Et pour finir, le soir, comme nous ne trouvons aucun camping ni hébergement (c’est assez perdu là où nous sommes !), nous demandons à des passants s’ils savent où nous pourrions nous installer, et ils nous indiquent un parc pour enfants, avec des tables de pique-nique : c’est parfait !! Il y a même un robinet à l’extérieur, grand luxe.

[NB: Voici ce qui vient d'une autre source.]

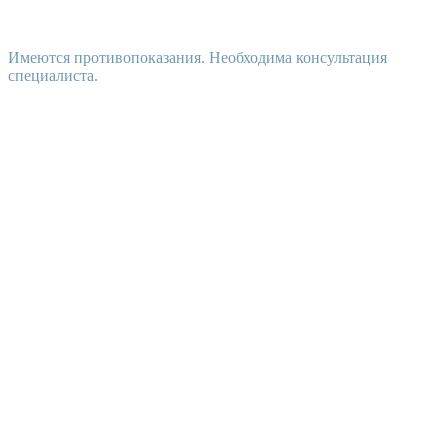
Имеются противопоказания. Необходима консультация
специалиста.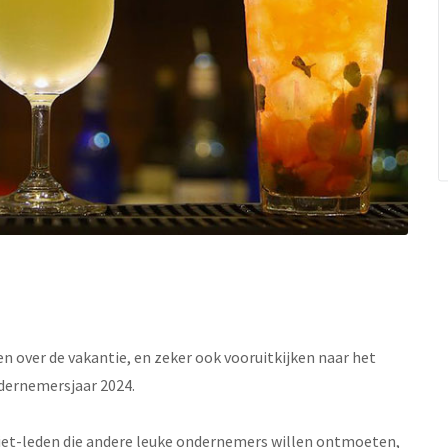
 over de vakantie, en zeker ook vooruitkijken naar het
ndernemersjaar 2024.
et-leden die andere leuke ondernemers willen ontmoeten,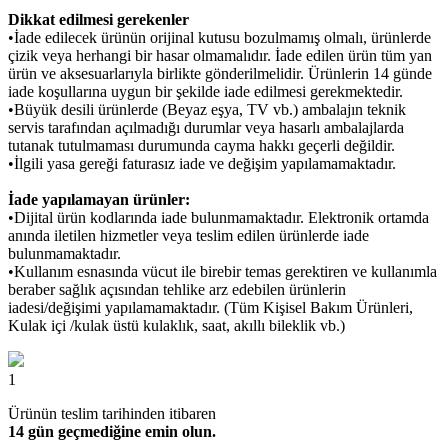
Dikkat edilmesi gerekenler
•İade edilecek ürünün orijinal kutusu bozulmamış olmalı, ürünlerde
çizik veya herhangi bir hasar olmamalıdır. İade edilen ürün tüm yan
ürün ve aksesuarlarıyla birlikte gönderilmelidir. Ürünlerin 14 günde
iade koşullarına uygun bir şekilde iade edilmesi gerekmektedir.
•Büyük desili ürünlerde (Beyaz eşya, TV vb.) ambalajın teknik
servis tarafından açılmadığı durumlar veya hasarlı ambalajlarda
tutanak tutulmaması durumunda cayma hakkı geçerli değildir.
•İlgili yasa gereği faturasız iade ve değişim yapılamamaktadır.
İade yapılamayan ürünler:
•Dijital ürün kodlarında iade bulunmamaktadır. Elektronik ortamda
anında iletilen hizmetler veya teslim edilen ürünlerde iade
bulunmamaktadır.
•Kullanım esnasında vücut ile birebir temas gerektiren ve kullanımla
beraber sağlık açısından tehlike arz edebilen ürünlerin
iadesi/değişimi yapılamamaktadır. (Tüm Kişisel Bakım Ürünleri,
Kulak içi /kulak üstü kulaklık, saat, akıllı bileklik vb.)
1
Ürünün teslim tarihinden itibaren
14 gün geçmediğine emin olun.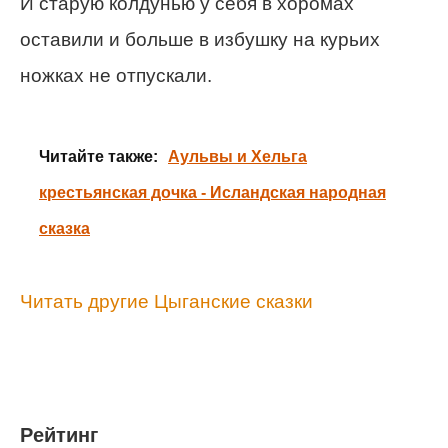
И старую колдунью у себя в хоромах
оставили и больше в избушку на курьих
ножках не отпускали.
Читайте также:
Аульвы и Хельга
крестьянская дочка - Исландская народная
сказка
Читать другие Цыганские сказки
Рейтинг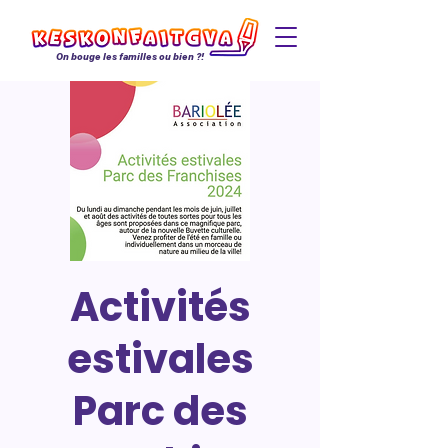
On bouge les familles ou bien ?!
Activités
estivales
Parc des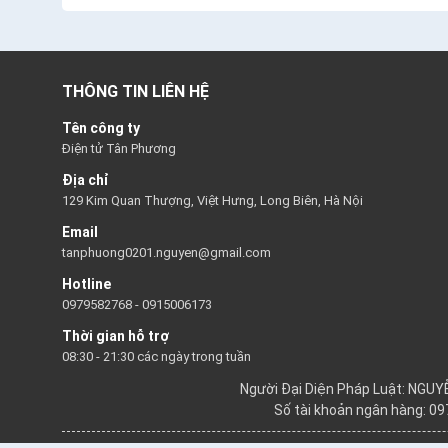
THÔNG TIN LIÊN HỆ
Tên công ty
Điện tử Tân Phương
Địa chỉ
129 Kim Quan Thượng, Việt Hưng, Long Biên, Hà Nội
Email
tanphuong0201.nguyen@gmail.com
Hotline
0979582768
-
0915006173
Thời gian hỗ trợ
08:30 - 21:30 các ngày trong tuần
Người Đại Diện Pháp Luật: NGU
Số tài khoản ngân hàng: 0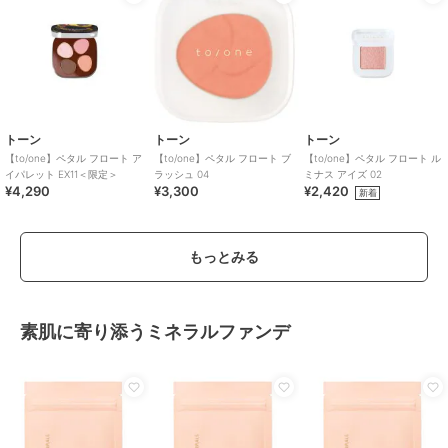
トーン
トーン
トーン
【to/one】ペタル フロート ア
【to/one】ペタル フロート ブ
【to/one】ペタル フロート ル
イパレット EX11＜限定＞
ラッシュ 04
ミナス アイズ 02
¥4,290
¥3,300
¥2,420
新着
もっとみる
素肌に寄り添うミネラルファンデ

Le beau ciel étoilé au-dessus de nos tête ce soir-là
Notre route nous mène aux villes de la Tricité : Gdynia la portuaire, Sopot la balnéaire et Gdansk la perle (c’est pas nous qui l’avons inventé). Gdynia est assez impressionnante, pas très belle, avec pleins d’immeubles de l’ère soviétique. Pas de quoi s’y arrêter sauf que… nous nous y faisons héler par un autre cycliste, qui vient d’ici, et nous tape la causette pendant que nous roulons. Puis Tomasj (c’est son nom) nous propose de nous emmener dans un resto typique, pas cher, et qui remplit bien. Super 🙂 Nous voilà donc à notre premier bar mleczny, ou bar à lait (plus d’info ici), une espèce de self où nous choisissons de la nourriture sans trop savoir ce que c’est. C’est plutôt bon, et ça correspond en tous points à la description qu’il nous en a faite.
Super rencontre, et nous revoilà en direction de Sopot. La description du Routard était plutôt alléchante (plus grande jetée en bois de la Baltique, joli centre…), nous nous retrouvons dans une espèce de Disneyland, avec certes de beaux hôtels, mais aussi tellement de boutiques de touristes, d’invitation à la consommation… Et pour couronner le tout, l’accès à la jetée est payant ! On est dégouté et on repart vite de cette ville.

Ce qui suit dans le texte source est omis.